On Mon, Jun 24, 2013 at 7:58 AM, David Briemann <[email protected]> wrote:
> I'm beginning to think that I didn't understand the tree search part
> correctly. You say the tree search generates moves too. I thought moves
> were only generated in playouts and the tree search part was to follow
> already played lines until it reaches a position which has not been played
> out. Probably that's the location were I have too look into.
>
I don't know the gory details of the implementation, but clearly the tree
portion of the search considers all moves (sooner or later) and much has
been written about how MCTS is admissible - at least in theory. That
means it would, if given enough time and memory, play perfect go and will
consider every legal move at some point. But we know that playouts are
not fully random and in many positions will only play a limited number of
moves (perhaps just one) such as when defending atari. So the search
tree portion is not constrained by only what the next playout move will
return.
Read the code - and perhaps any documentation that comes with this program.

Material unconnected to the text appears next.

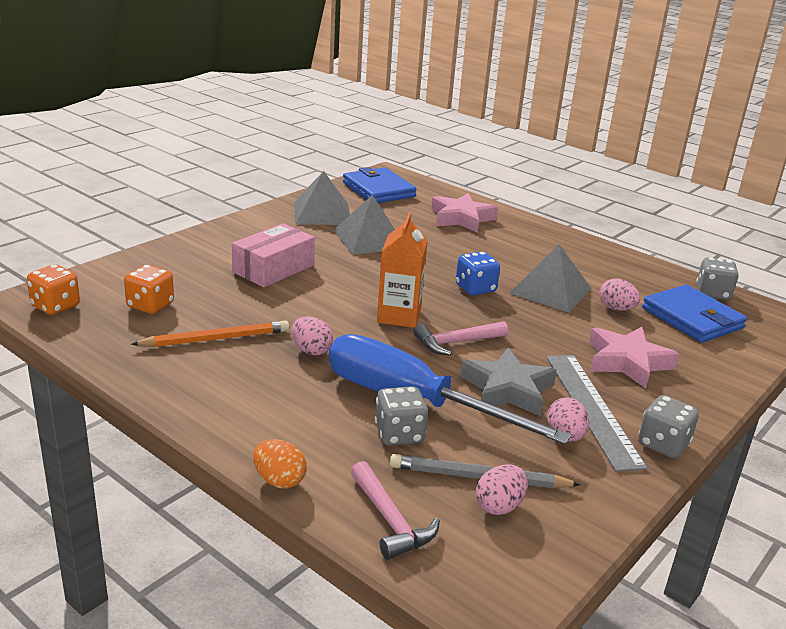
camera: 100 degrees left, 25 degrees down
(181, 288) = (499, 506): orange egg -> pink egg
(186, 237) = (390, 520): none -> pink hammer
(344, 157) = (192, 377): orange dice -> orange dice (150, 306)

One this is clear to me though, if you impose patterns
non-probabilistically on the tree you will weaken the program considerably.
The reason MCTS works so incredibly well is that we have put patterns
in their proper place, as move guidance and not as a plausible move
generator only. The old style weak programs were heavily pattern based.
So I may be misunderstanding what you are trying to do - is this a
study of some kind or a real attempt to improve the program?